Thought #4: While it can feel like I'm risking less by not choosing, I'm often risking a lot more by my inaction. Choice is unavoidable, and failing to choose can be foolish. Dangerous. It's good to be thoughtful and take time in decisions, but life offers such things as "windows of opportunity," and as we mull and muse, the favorable breeze dispels, and is gone.

Thought #5: "Goodbyes" are the hardest choice for me. Well, oftentimes, goodbye is not a choice. But it is in putting limits on friendships that I most acutely feel the weight of the Fall, and that I most often rage against the Way of Things. No, I will not be quiet. No, I will not be silent. The loss of you tears my heart. The thespian in me would like to rend my garments, wander the desert and refuse speech. But there is no desert around here, and the American mourning rituals, or lack thereof, are not big enough for loss. So I just write and go to Starbucks.

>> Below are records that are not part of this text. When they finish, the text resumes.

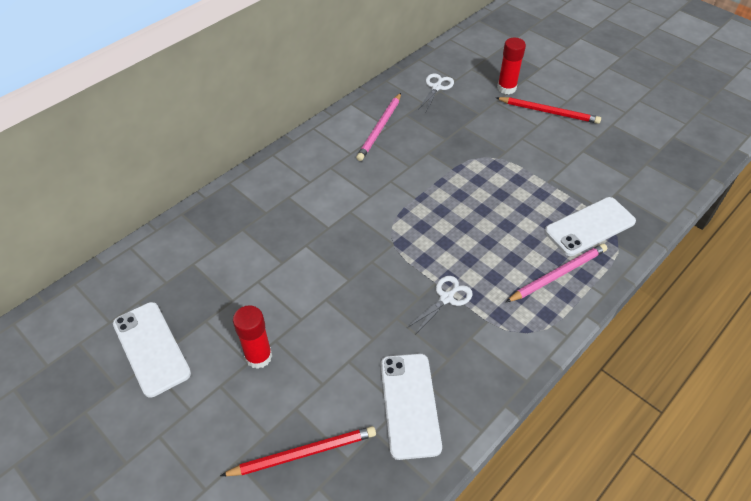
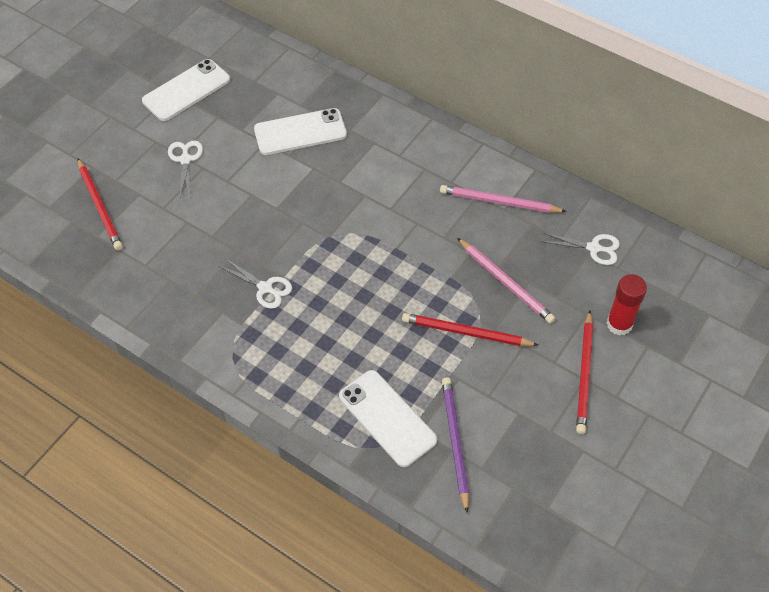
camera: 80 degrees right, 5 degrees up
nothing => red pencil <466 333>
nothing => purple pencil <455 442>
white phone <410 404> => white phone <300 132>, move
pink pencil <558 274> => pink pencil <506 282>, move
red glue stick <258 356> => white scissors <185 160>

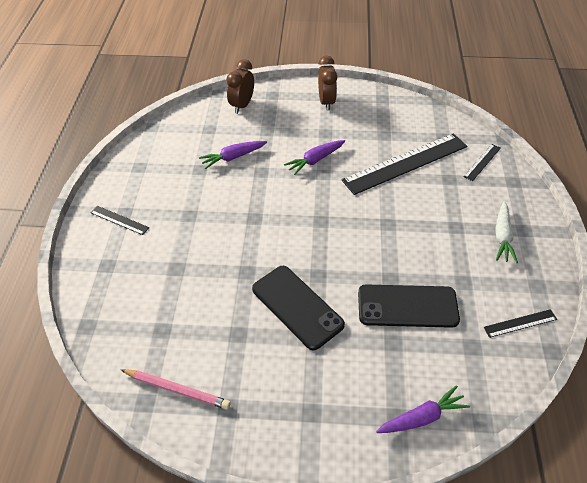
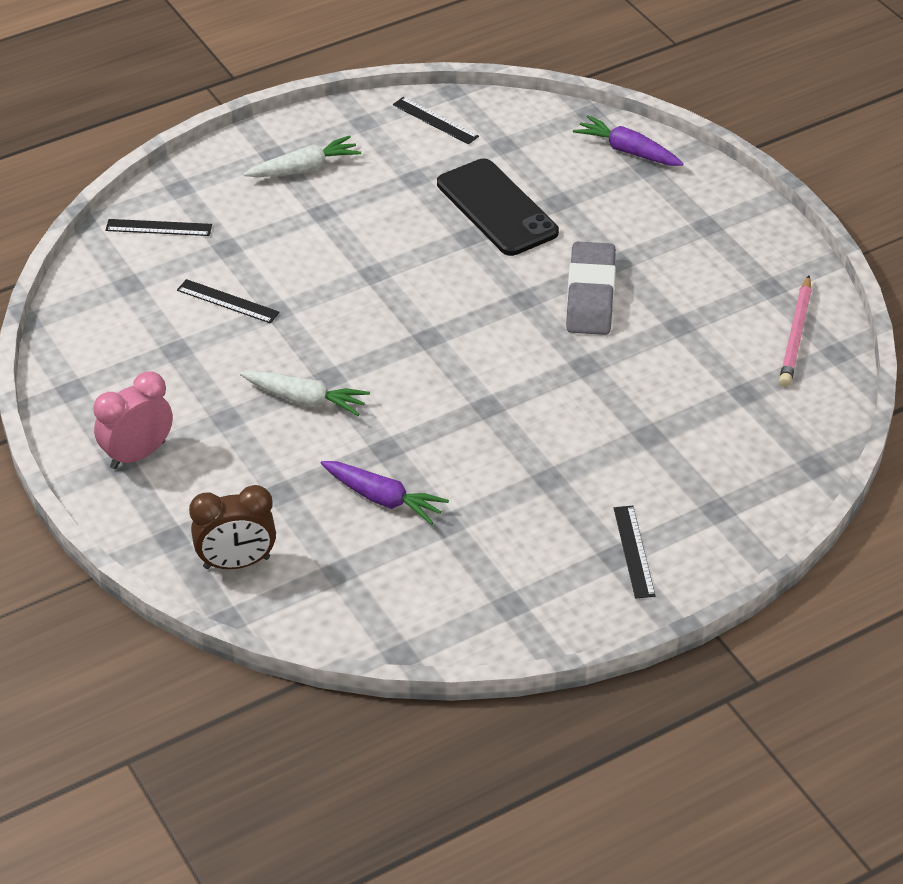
camera: 125 degrees left, 5 degrees down
black phone <297 307> => grey eraser <590 295>
purple carrot <315 160> => white carrot <305 400>
brown clock <326 102> => pink clock <138 454>
pink pencil <177 390> => pink pencil <796 335>, 150 degrees counterclockwise
black ruler <405 163> => black ruler <228 301>, x0.44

Thought #6: It would be nice, wouldn't it, if all our choices boiled down to To Sin or Not to Sin. Most of the ones I wrestle with do not. They are ... should I be in this play? Should I date this person? Should I go to this grad school, God? Should I wear these pink pants with this purple shirt (answer: no, Laura. No! Neutrals are your friends!). Should I eat a banana or an orange?

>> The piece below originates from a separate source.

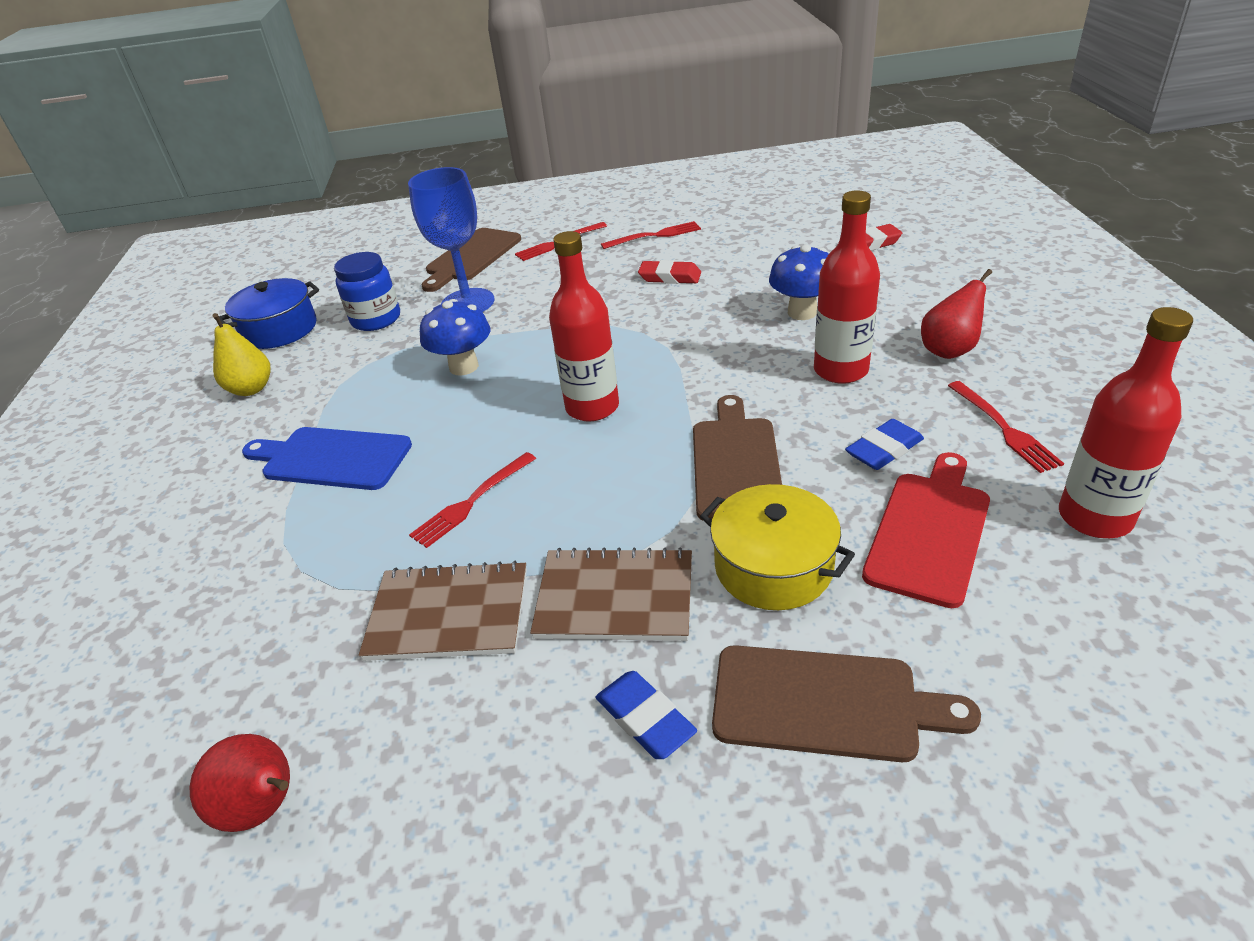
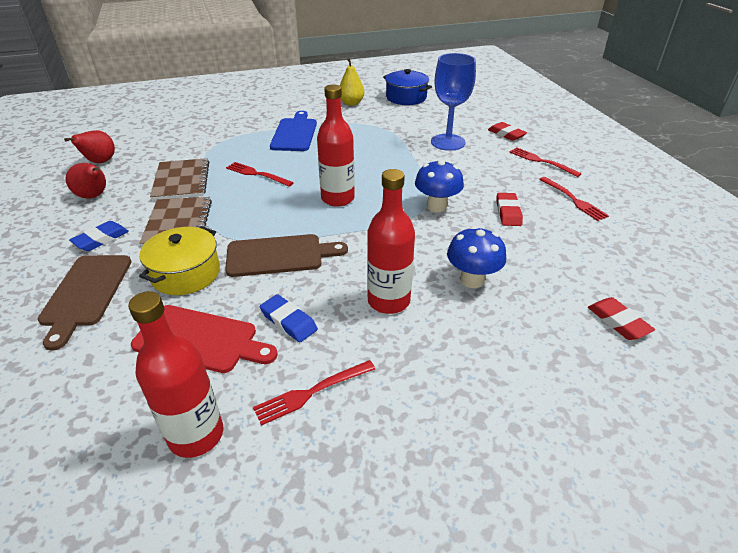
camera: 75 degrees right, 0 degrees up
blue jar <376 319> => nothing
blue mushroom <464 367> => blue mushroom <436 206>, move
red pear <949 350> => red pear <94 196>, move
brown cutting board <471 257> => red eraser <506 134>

Thought #7: I possess the unfortuante tendency of evaluating the success of my decision-making processes by result. When things work out my way, I congratulate myself on decisions well-made, even if I was not careful in my choice. Conversely, when I take a risk, and fall on my face, I chastise myself for not selecting the other option, even if I've grown stronger or more honest by making the difficult choice. Perhaps the challenge was, in and of itself, the reward, rather than the prize I sought. When my choices do not yield the results I want, I regard them as bad choices, even if I have made the decision prudently, and with my heart in the right place. The lens of hindsight tints my memory, rosy or gray, with the result that I misremember my story. And, looking back on my failures, I chastize myself for the inability to do the impossible: see the future.

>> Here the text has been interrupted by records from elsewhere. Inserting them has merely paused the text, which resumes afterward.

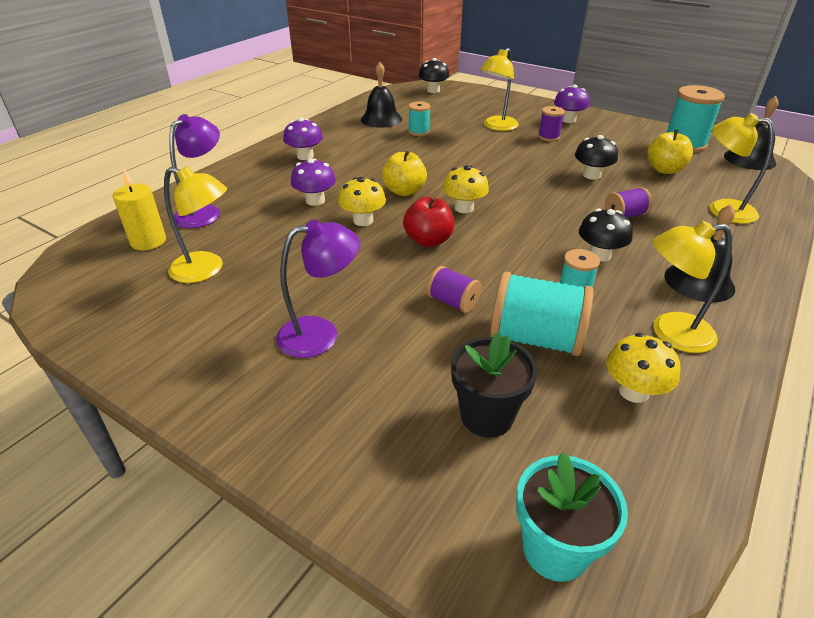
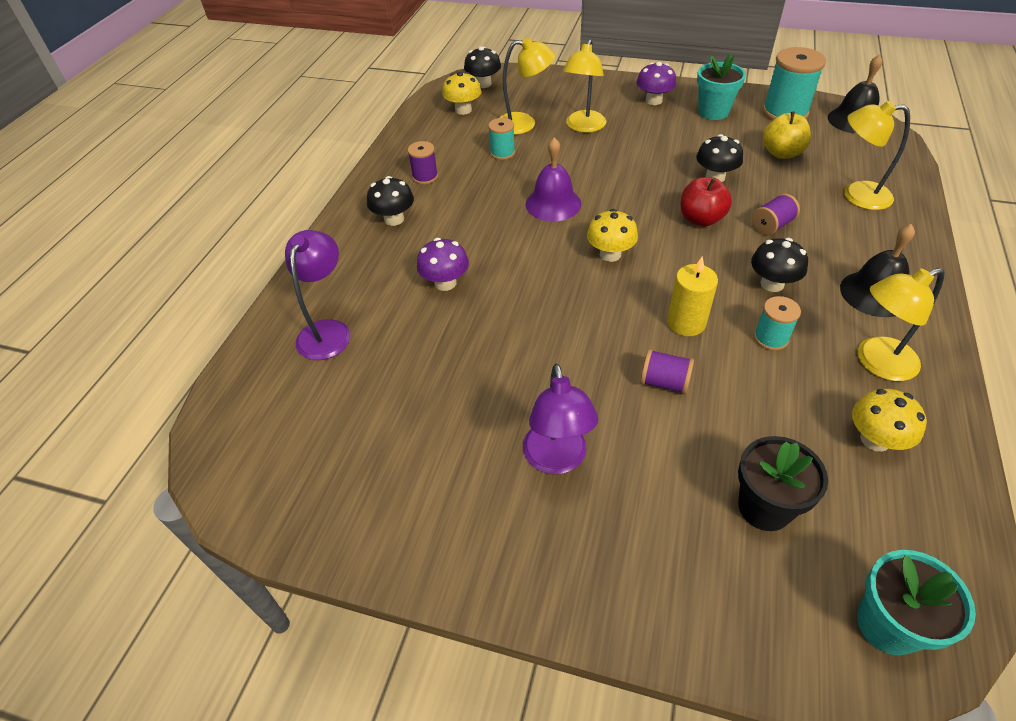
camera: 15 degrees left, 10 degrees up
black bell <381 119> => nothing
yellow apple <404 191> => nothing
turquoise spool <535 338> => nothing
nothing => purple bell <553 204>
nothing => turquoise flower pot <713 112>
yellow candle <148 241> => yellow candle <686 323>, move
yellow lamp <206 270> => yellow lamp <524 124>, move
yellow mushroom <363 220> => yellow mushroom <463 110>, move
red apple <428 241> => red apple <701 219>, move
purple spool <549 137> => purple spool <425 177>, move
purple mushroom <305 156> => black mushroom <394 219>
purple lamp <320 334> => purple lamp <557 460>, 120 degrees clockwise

I regard choices not as opportunities to grow, but opportunities to get what I want. And when I don't get what I want, I regard my choosing-ability, and hence, myself, as somehow deficient.

Thought # 9: But this is horrifying, isn't it? Very bleak. Very Ayn-Randy (ecch). Very Pharasaical. ""Rabbi, who sinned, this man or his parents, that he was born blind?" I see myself as only as good as how much I get what I want.

Thought #10: Perhaps a way to love others radically is to strive to keep our minds large, as the universe is large, in order to see one another's stories, in all their complexity. We are not the sum of our choices. We do not always get what we deserve, or deserve what we get.

Sometimes, we fail so God can sanctify us. Sometimes, trouble does come as a result of bad choices (the Universe contains within it certain laws: don't touch the stove, or you'll get burned. The Bible, while very complicated, contains distillable truth, too -- and we are foolish not to heed it). Sometimes, we fail because who knows why.

God can, and has, taken my sin and fashioned it into something beautiful. And conversely, sometimes when I am living righteously, I am repeatedly thrown against the rocks.

Thought #11: I am tired of my mutinous spirit: putting a pistol to Destiny's head and demanding particular treasures. Perhaps I should try to collaborate more with the Captain.

Okay, I'm done waxing philosophical now (and eating chocolate covered strawberries). Time for yoga with the roommates. A few weeks ago, the yoga teacher went on and on - with a face as inexpressive as a pan of milk - about how Faith is your Lifeguard in the Pool of Life. Now, I wonder if my thoughts and metaphors about, you know, sailing on the sea of life and choosing how you respond to stimuli are as inane and vacuous as that?

When if Someone Pees in the Pool of Life, huh? I wanted to demand. What then? But I chose to stay in child's pose, and, sheltered in the dark cool cave of my own shoulders, to darken an imaginary glass with my hot ujayi breath.